The death toll could have been even worse if it had happened a few minutes later when many children would have been headed to schools located near Aslam's house in the Defense neighborhood of Karachi, an upscale residential area that rarely experiences militant attacks or other forms of violence that plague the city.
"Thank God it was half an hour before school time," said former Pakistani cricket team captain Moin Khan, who passed by the site of the attack shortly after the blast.
"It was horrible. I saw four bodies," said Khan. "Broken pieces of vehicles were scattered more than 100 feet."
Local television footage showed extensive damage from the blast. The fronts of several two-story concrete buildings were totally blown away. Rubble littered the streets amid the burned wreckage of cars hit by the explosion.
Aslam is a top police officer in the Crime Investigation Department, which works to arrest Taliban fighters and other militants in Karachi, a bustling city that is home to some 18 million people and is also Pakistan's main commercial hub.

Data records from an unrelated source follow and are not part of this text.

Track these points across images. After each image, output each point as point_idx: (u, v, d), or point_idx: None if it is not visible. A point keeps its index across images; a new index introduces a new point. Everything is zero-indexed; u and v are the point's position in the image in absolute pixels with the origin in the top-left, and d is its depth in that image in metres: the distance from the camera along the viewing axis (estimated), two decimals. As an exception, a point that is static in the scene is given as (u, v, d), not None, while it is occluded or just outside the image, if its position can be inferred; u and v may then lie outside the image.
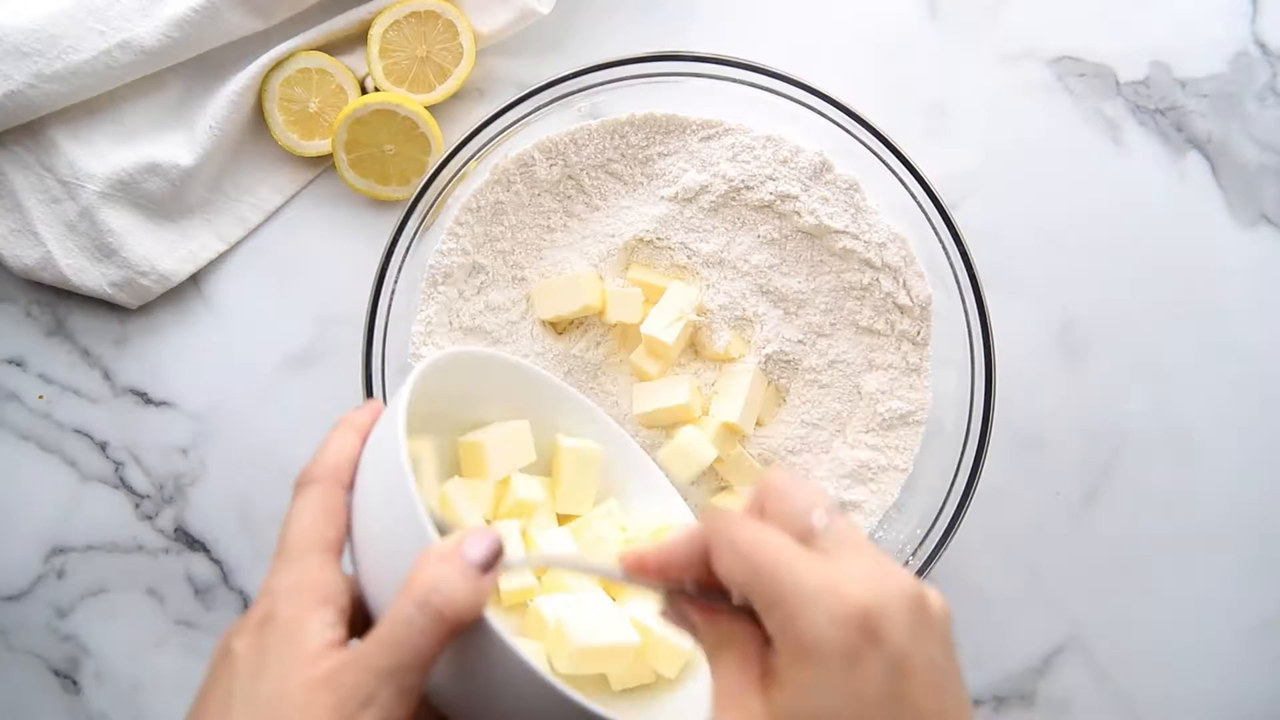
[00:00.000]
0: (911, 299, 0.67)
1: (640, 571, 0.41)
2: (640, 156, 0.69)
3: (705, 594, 0.40)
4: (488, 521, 0.56)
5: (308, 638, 0.38)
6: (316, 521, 0.43)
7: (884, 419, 0.68)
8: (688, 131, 0.68)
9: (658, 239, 0.68)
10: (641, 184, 0.69)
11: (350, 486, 0.44)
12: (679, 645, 0.53)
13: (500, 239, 0.69)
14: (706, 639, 0.39)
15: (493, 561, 0.40)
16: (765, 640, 0.37)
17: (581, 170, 0.68)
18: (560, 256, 0.69)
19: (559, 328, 0.70)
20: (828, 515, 0.37)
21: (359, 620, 0.42)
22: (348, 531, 0.43)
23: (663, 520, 0.59)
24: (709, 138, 0.68)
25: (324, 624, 0.39)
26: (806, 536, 0.37)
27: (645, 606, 0.54)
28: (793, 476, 0.40)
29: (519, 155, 0.67)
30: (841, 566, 0.35)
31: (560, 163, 0.68)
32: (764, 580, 0.35)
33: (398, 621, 0.38)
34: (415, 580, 0.38)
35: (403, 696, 0.37)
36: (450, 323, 0.68)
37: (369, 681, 0.37)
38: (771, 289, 0.68)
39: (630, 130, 0.68)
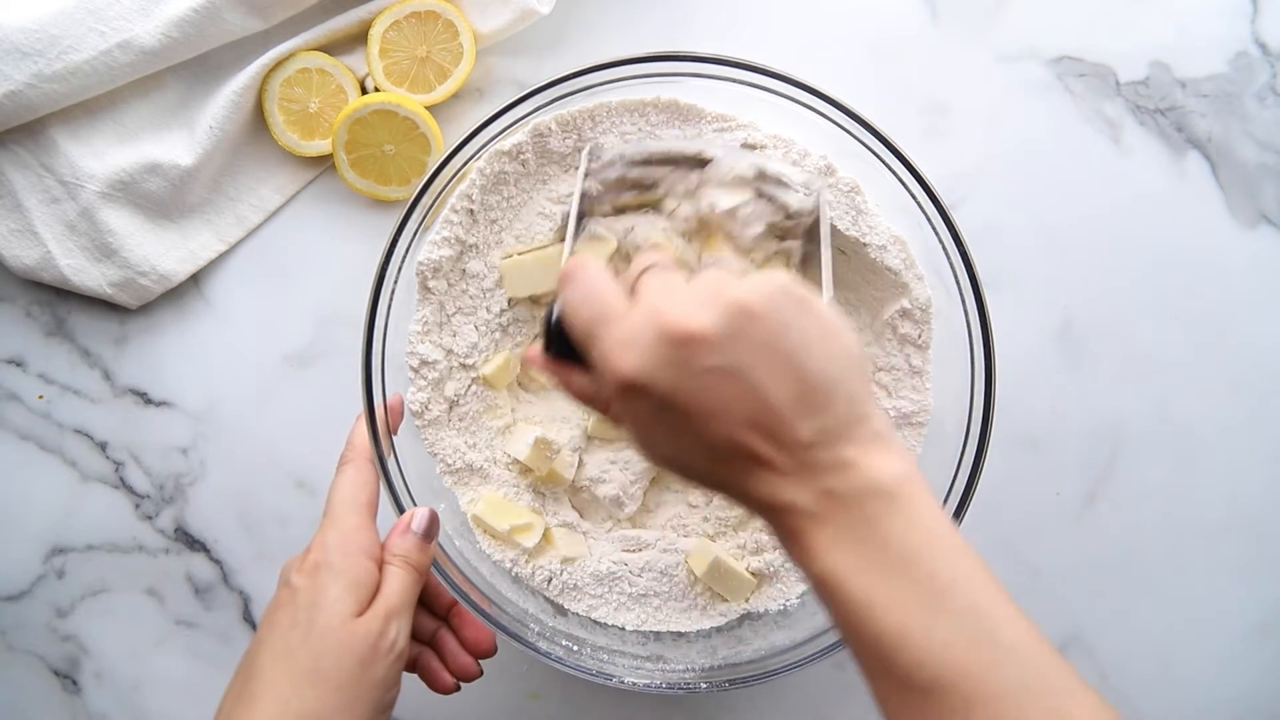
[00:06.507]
0: (911, 302, 0.67)
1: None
2: (657, 134, 0.67)
3: None
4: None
5: (351, 582, 0.52)
6: (353, 489, 0.57)
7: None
8: (704, 121, 0.67)
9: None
10: None
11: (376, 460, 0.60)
12: None
13: (494, 207, 0.67)
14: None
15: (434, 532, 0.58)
16: None
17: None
18: (540, 208, 0.67)
19: (536, 298, 0.68)
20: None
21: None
22: None
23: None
24: (724, 129, 0.67)
25: (365, 570, 0.53)
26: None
27: None
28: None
29: (535, 126, 0.65)
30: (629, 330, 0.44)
31: (574, 136, 0.66)
32: (586, 347, 0.46)
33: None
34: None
35: (406, 624, 0.54)
36: (442, 321, 0.68)
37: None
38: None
39: (653, 111, 0.66)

Karachi has not seen as many militant attacks as other major cities in Pakistan, but it is believed to be home to many Taliban militants who have fled army operations in the northwest near the Afghan border.
Pakistani Taliban spokesman Ahsanullah Ahsan claimed responsibility for Monday's attack.
"We will continue targeting all such officers who are involved in the killing of our comrades," Ahsan told The Associated Press by telephone from an undisclosed location.
Also Monday, Pakistani intelligence officials said soldiers seized the wreckage of a suspected U.S. drone that crashed in the South Waziristan tribal area near the Afghan border and was initially snatched by the Taliban.
Troops fought the militants for roughly 24 hours and eventually called in helicopter gunships to wrest control of the wreckage, said the officials, speaking on condition of anonymity because they were not authorized to talk to the media. Eight militants were killed and three soldiers were wounded in the fighting, they said.
Ahsan, the Taliban spokesman, confirmed the army had seized control of the wreckage but denied any militants died in the fighting. He claimed the Taliban shot down the drone Saturday night using an anti-aircraft gun.
Intelligence officials said army engineers were inspecting the wreckage to determine the cause of the crash.
Neither the army nor the U.S. Embassy has responded to requests for comment on the crash.
The U.S. normally does not acknowledge the covert CIA-run drone program in Pakistan, but U.S. officials have said privately that the attacks have killed many high-level militants. Drone crashes have happened before in Pakistan, but they are rare.